But Vee won't have it. I didn't insist. I didn't care much for the job.
So Buddy gets off by being informed stern that he'd a bad, bad dog.
And then here the other day I comes home to find Buddy locked in the
garage and howlin' indignant. Vee says he mustn't be let out, either.
"What's the idea?" I asks.
Then I gets the whole bill of complaint. It seems Buddy has started the
day by breakin' loose from his wire and chasin' the chickens all over
the place. He'd cornered our pet Rhode Island Red rooster and nipped out
a mouthful of tail feathers. It took the whole household and some of the
neighbors to get him to quit that little game.
This affair had almost been forgiven and he was havin' his lunch on the
back porch when Vee's Auntie blows in unexpected for a little visit.
Before anybody has time to stop him Buddy is greetin' her in his usual
impetuous manner. He does it by plantin' his muddy forepaws in three
places on the front of her dress and then grabbin' her gold lorgnette
playful, breakin' the chain, and runnin' off with the loot.

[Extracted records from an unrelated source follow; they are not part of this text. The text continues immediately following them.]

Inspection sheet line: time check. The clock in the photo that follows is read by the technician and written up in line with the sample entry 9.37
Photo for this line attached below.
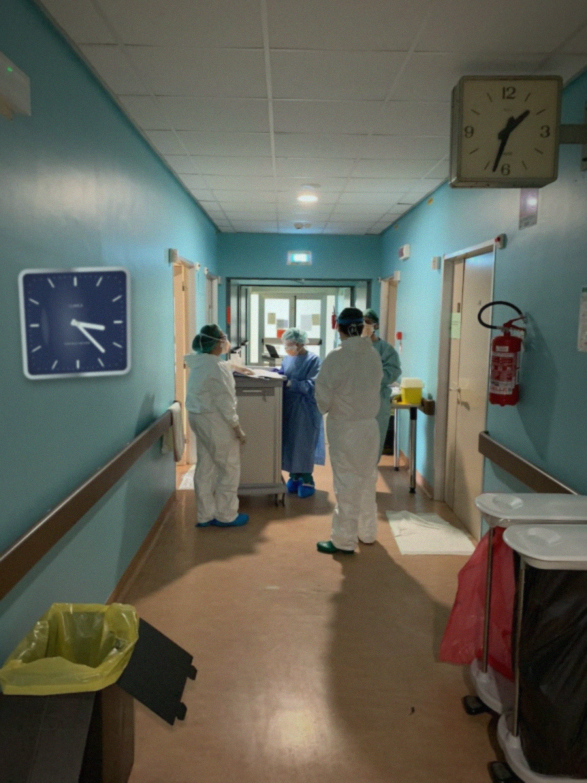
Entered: 3.23
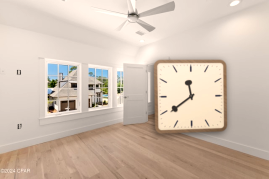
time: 11:39
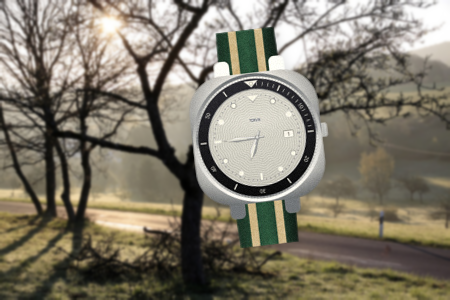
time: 6:45
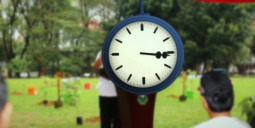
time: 3:16
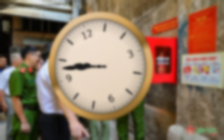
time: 9:48
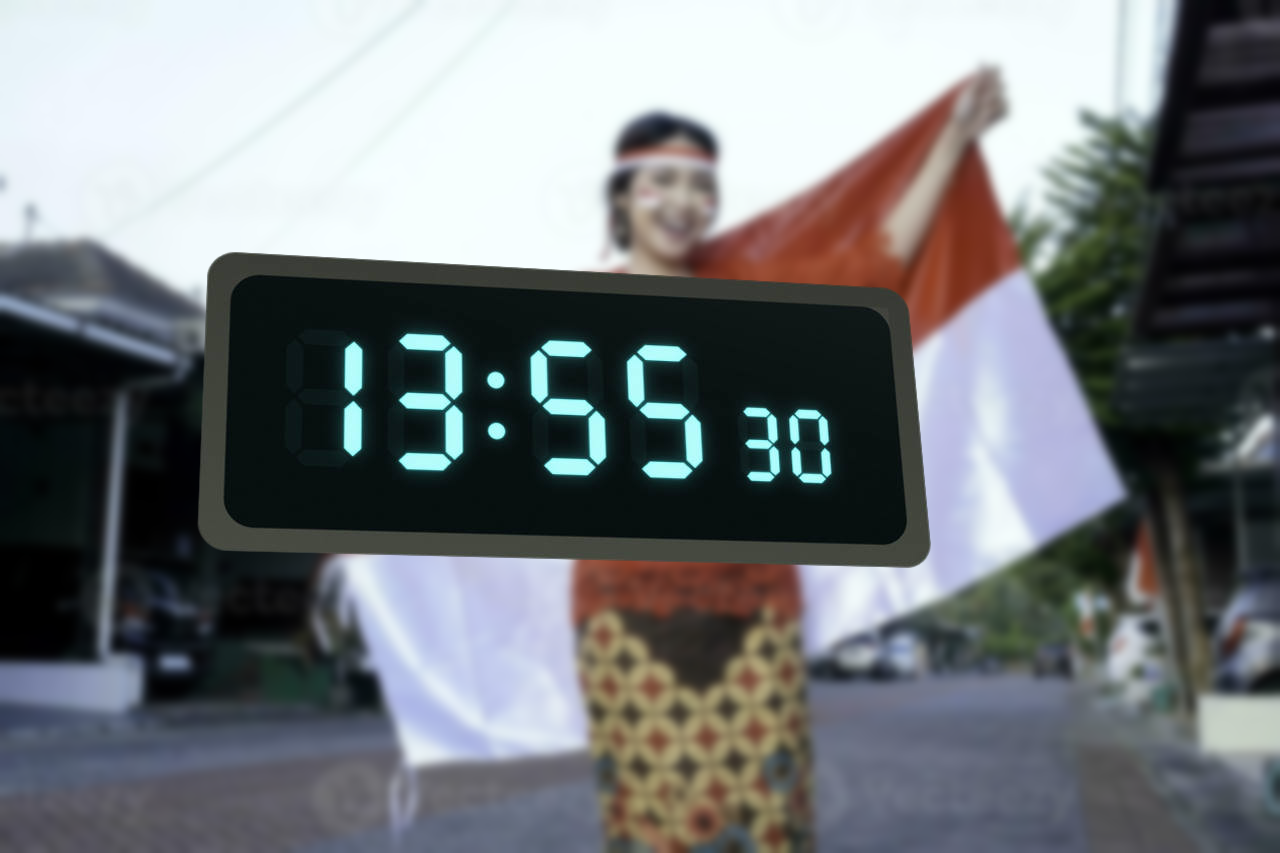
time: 13:55:30
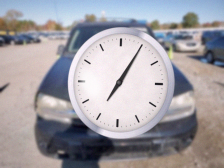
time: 7:05
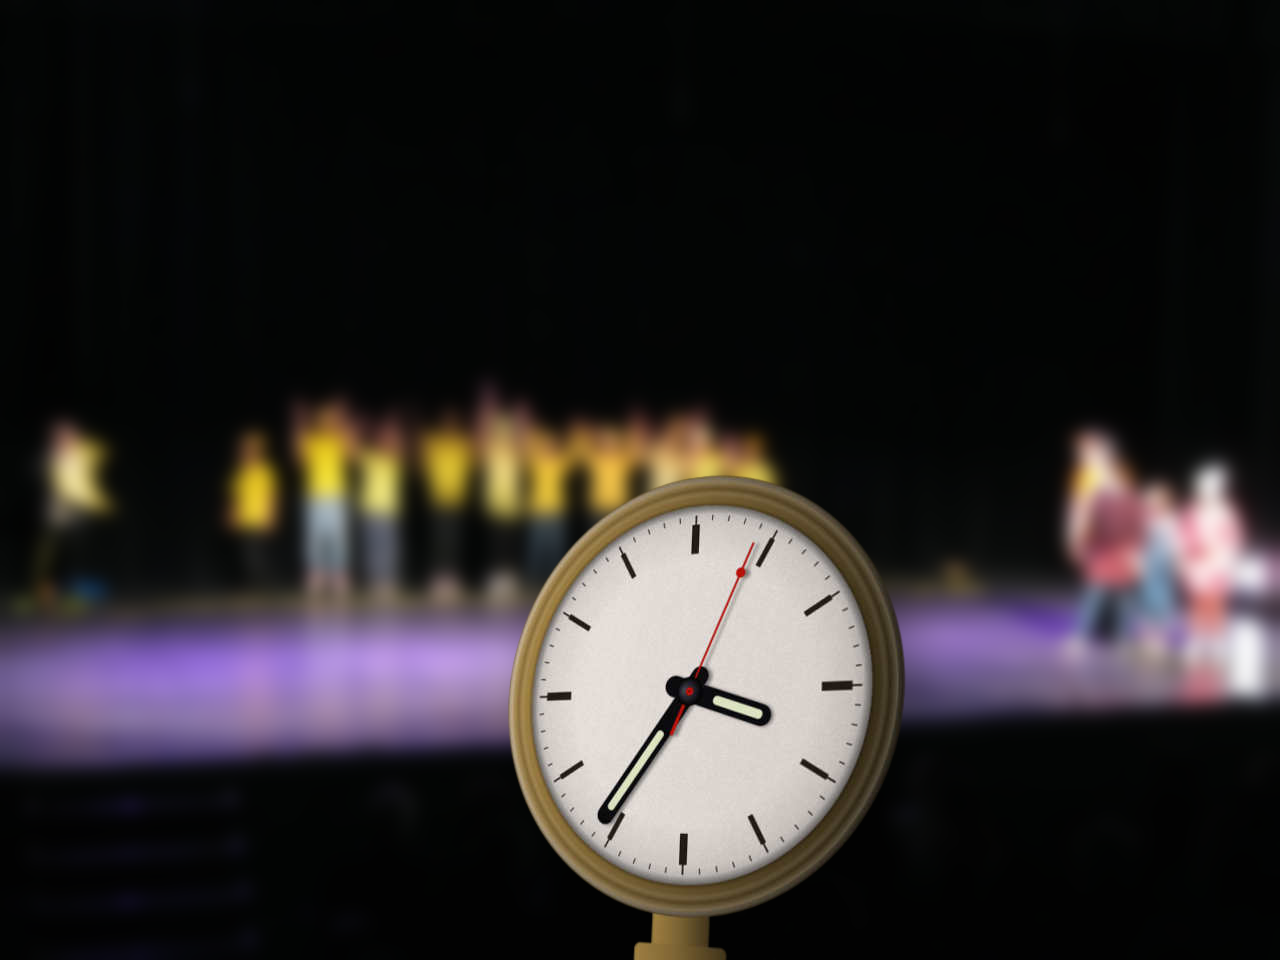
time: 3:36:04
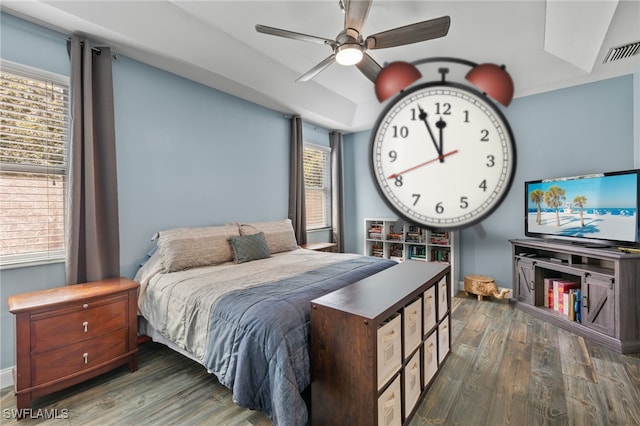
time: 11:55:41
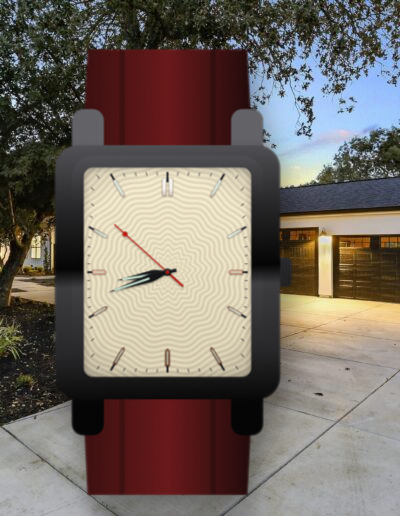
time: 8:41:52
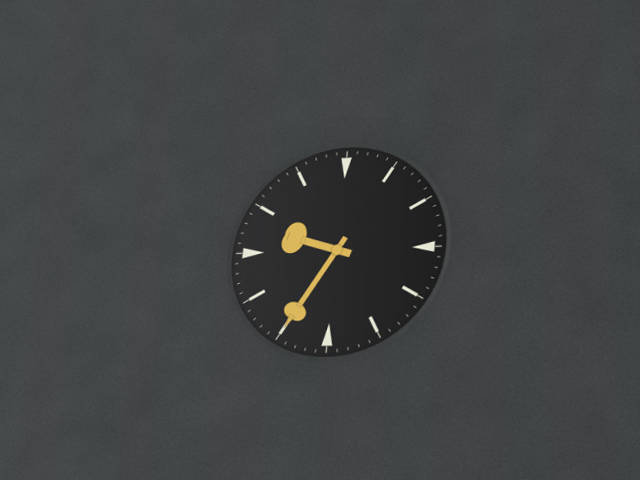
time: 9:35
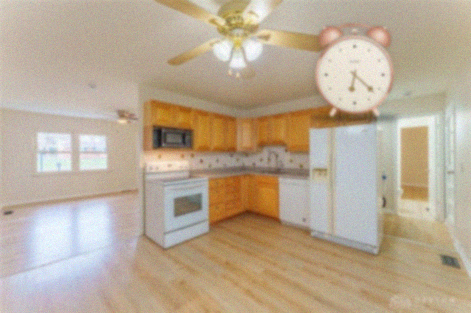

I expect that was only Buddy's idea of letting her know that he welcomed
her as a member of the fam'ly in good standin'. But Auntie takes it
different. She asks Vee why we allow a "horrible beast like that to run
at large." She's a vivid describer, Auntie. She don't mind droppin' a
word of good advice now and then either. While she's being sponged off
and brushed down she recommends that we get rid of such a dangerous
animal as that at once.
So Buddy is tied up again outside. But it appears to be his day for
doing the wrong thing. Someone has hung Vee's best evenin' wrap out on a
line to air after having a spot cleaned. It's the one with the silver
fox fur on the collar. And it's hung where Buddy can just reach it.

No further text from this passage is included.